▶ 作業内容
以下に示す病院の会計についての文章を、最後の文の後から書き継いでください。

事務子と会計
お金のトラブルはこわいです
患者さんが最後にすることといえばお会計です。
皆さんは病院の会計で「高いな」「思ったより安かったな」と感じたことはありませんか?
治療費は一体どのようにして決まっているのか?
これは各病院が決めているのではなく、厚生労働省が2年に1度診療報酬というのを見直しており、その決められた料金に添って患者さんに請求しています。
(改定の時期が近付くとニュースで話題に出てきます。前回の改定は令和2年の4月でした。)
領収書や明細書をみると点数が書かれていて、最後に金額が書かれています。
点数は1点=10円です。例えば点数の合計が100点だとします。
100点×10円=1000円になります。
そして3割負担の方の場合、この金額の3割がご自身が負担する額なので300円のお支払いになります。
そして残りの7割(700円)は皆さんが加入している保険元へ病院から請求しています。
各診察の料金が気になる方は明細書の項目と点数を見てみてくださいね。
このようにして料金が決まっているわけですが、お会計は患者さんとトラブルがおきやすい場面になります。
よく「なぜ最初にいくらかかるのか教えてくれなかったのか」というお声を頂くのですが、正直に申し上げると答えられないからです。
診察をしてみないと検査が必要なのか、処方が必要なのか分からないのです。
患者さんがただの風邪だと思って受診しても、医師が診察して、この方は肺炎かもしれない、なにかの感染症かもしれないと思ったら、それを診断するために検査などをします。
これは受付では分かりませんよね?
なので答えられないのです。

▶ データ抜粋

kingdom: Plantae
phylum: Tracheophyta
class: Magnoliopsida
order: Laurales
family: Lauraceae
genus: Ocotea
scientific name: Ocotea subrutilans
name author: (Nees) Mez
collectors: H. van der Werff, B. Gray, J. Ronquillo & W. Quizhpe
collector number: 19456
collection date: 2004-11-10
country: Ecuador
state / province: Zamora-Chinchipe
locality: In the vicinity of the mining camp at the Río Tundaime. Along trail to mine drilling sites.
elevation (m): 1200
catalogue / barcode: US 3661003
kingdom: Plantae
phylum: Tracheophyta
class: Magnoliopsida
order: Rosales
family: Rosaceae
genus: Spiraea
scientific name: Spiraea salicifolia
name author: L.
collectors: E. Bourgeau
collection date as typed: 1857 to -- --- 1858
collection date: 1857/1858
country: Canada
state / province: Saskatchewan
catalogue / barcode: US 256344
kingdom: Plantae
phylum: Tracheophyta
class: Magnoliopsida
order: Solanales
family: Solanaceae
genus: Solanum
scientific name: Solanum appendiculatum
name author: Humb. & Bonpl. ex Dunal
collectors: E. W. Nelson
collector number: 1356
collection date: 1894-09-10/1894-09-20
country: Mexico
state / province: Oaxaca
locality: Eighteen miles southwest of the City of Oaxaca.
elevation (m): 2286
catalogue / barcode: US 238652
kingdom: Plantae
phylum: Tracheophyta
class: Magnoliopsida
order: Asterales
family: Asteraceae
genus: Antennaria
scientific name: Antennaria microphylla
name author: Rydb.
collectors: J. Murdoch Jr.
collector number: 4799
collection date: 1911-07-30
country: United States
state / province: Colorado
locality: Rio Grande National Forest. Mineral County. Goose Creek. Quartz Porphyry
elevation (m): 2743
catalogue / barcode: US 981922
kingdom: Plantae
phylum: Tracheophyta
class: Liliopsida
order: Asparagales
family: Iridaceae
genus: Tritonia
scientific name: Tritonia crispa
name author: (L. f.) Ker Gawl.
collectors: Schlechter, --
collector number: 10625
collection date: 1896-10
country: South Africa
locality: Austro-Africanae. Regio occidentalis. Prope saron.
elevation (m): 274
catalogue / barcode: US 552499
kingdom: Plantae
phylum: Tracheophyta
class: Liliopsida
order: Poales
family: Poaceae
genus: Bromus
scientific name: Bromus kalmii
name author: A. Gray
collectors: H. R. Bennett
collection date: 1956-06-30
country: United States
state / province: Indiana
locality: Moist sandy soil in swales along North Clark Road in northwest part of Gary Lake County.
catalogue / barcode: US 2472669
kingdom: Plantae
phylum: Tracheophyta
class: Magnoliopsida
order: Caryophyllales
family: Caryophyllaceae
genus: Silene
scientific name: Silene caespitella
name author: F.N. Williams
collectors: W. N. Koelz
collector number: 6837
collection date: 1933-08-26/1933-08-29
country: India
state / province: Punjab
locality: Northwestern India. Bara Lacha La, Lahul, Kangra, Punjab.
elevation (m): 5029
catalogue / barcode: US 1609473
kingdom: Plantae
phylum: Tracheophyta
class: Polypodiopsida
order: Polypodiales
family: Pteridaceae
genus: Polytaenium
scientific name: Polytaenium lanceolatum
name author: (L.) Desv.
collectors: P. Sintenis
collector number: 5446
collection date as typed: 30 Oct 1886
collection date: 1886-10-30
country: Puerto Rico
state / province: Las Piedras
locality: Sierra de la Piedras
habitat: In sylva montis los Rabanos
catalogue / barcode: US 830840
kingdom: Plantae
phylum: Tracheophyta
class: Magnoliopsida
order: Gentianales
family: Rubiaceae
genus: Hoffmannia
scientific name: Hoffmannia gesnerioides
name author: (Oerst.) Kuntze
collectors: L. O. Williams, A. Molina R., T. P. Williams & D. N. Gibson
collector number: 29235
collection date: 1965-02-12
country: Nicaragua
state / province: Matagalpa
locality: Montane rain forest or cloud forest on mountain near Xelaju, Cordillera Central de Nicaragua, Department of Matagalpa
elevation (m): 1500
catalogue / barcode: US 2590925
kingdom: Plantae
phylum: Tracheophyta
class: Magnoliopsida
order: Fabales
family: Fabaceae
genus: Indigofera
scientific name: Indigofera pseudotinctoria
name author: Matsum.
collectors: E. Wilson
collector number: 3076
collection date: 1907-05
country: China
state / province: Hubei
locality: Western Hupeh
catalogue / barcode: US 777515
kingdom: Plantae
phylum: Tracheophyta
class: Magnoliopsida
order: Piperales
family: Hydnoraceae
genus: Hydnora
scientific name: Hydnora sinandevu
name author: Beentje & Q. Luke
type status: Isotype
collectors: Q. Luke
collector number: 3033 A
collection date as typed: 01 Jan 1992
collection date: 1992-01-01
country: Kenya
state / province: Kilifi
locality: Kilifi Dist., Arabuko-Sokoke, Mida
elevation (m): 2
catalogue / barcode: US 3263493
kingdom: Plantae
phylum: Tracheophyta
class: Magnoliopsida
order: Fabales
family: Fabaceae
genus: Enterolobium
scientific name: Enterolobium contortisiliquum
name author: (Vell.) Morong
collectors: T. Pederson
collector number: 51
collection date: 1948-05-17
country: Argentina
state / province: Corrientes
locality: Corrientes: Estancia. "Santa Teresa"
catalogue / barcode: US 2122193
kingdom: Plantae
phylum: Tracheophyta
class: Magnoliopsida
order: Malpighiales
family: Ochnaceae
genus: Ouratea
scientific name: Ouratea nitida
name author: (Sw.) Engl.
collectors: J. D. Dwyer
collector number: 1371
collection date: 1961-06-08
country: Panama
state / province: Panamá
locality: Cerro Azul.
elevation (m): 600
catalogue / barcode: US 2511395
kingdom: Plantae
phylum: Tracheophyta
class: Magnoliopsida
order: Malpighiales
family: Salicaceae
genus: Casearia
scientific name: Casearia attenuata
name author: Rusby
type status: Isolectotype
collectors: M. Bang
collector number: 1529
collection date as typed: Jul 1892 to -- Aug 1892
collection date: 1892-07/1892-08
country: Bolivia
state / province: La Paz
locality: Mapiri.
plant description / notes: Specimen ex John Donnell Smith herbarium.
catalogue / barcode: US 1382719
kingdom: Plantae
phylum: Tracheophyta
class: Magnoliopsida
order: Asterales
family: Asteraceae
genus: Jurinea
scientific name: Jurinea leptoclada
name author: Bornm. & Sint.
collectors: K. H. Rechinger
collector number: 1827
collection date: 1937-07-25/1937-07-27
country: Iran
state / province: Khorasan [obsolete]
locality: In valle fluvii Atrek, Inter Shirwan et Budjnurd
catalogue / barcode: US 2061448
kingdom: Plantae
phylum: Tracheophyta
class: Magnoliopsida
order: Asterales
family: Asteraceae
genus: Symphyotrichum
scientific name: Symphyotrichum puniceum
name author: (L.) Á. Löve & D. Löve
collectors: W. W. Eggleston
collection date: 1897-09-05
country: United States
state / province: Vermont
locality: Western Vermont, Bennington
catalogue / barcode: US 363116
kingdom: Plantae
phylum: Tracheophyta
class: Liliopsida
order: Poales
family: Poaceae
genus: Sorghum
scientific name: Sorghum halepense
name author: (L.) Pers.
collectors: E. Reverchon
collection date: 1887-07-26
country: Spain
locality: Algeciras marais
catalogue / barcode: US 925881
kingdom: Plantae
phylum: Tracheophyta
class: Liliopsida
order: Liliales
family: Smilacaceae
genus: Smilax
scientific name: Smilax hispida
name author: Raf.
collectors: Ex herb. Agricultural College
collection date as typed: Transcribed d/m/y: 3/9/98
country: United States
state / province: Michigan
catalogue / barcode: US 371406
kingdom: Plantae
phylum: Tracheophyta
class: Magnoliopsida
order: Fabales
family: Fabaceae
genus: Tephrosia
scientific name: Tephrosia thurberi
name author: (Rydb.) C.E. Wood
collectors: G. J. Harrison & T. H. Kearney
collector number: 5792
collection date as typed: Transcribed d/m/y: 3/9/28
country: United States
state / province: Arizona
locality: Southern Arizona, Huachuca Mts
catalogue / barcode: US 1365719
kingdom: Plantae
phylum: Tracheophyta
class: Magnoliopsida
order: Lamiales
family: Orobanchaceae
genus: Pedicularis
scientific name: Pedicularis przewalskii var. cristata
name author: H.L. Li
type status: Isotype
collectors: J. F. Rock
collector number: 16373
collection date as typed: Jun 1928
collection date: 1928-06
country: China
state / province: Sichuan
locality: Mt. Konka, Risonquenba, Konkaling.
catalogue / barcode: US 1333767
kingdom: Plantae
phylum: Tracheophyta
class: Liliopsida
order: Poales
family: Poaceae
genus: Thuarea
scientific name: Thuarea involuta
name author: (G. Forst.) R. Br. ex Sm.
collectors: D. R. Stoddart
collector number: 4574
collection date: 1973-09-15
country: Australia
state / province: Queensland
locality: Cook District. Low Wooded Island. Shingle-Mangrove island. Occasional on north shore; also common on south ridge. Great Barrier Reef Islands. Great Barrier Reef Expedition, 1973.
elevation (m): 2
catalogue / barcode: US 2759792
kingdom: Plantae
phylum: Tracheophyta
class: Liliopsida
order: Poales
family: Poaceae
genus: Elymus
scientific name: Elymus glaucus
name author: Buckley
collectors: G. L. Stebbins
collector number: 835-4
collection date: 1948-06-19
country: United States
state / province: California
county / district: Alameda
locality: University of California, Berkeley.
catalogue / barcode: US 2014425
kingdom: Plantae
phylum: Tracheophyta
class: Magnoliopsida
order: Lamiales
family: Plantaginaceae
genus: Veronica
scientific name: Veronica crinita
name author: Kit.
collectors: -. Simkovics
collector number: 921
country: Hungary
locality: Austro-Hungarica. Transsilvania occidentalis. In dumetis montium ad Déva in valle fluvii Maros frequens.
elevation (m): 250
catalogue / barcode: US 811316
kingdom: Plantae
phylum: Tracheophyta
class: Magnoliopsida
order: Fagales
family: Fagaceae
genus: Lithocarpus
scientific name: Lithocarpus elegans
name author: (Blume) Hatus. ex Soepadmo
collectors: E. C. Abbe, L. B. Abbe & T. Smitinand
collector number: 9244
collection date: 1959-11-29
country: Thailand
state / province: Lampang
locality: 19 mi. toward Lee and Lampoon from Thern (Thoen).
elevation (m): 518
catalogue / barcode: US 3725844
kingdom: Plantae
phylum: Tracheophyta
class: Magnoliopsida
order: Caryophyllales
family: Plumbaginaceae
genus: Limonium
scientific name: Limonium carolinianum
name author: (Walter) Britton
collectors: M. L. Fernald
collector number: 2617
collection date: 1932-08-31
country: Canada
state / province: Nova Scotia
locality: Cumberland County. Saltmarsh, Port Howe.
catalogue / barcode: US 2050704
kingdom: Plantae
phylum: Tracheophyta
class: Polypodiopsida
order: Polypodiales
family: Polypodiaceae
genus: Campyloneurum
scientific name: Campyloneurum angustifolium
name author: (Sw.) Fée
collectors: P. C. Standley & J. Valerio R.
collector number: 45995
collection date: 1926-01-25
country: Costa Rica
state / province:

▶ 期待される出力
また、検査や処置、処方などをする際には必ず患者さんに説明して了承を得てから行うので、それらをやったということは、事務方から見れば支払う意思があるとみなします。
(生命の危機で了承を得る時間がない、もしくは意識不明で同意が取れない場合は除く)
さらに、会計時に「診察してもらっていない」と言って支払い拒否される方がいらっしゃいますが、受付をするということは、患者さん側は『診察してほしい』医療側は『責任もって診察する』という治療契約が結ばれることになります。
なので支払い拒否は患者さん側が契約を破るという解釈になってしまいます。
もし支払いが厳しい、気になるという方は検査や処置をすると説明を受ける時にそれぞれの検査や処置にいくらかかるのか聞いてからやるかを決めていただいた方がいいかもしれません。
そのような場面で医師に金額を聞くことは恥ずかしいことではありません。
皆さんが思っているより金額について聞く患者さんは多いと思います。
各医療機関によりますが、支払いが厳しい場合は後日支払いや、分割での支払いの相談に応じてもらえる所もありますので、支払いに不安のあるかたはいつでも相談してください。
入院施設のある病院には、相談室と言われるところにケースワーカーと呼ばれる職種の方がいるので、そちらで相談にのってもらえます。(個人的には、救急受診された患者さんや入院された方にそのような相談が多いです)
また、低所得者やDV被害者、ホームレスなど生活困難者のために無料定額診療を行っている医療機関があります。病気の種類によっては公費と言って申請したら医療費が無料になったり、より少ない負担で受けられる制度もあります。お金がないからといって治療を諦めないで下さい。
診療報酬については詳しく説明すると終わりが見えないためあえて簡潔に書きました。
気になる方は検索してみてください。
お金にまつわる医療のお話は沢山あるので少しずつ書いていきます。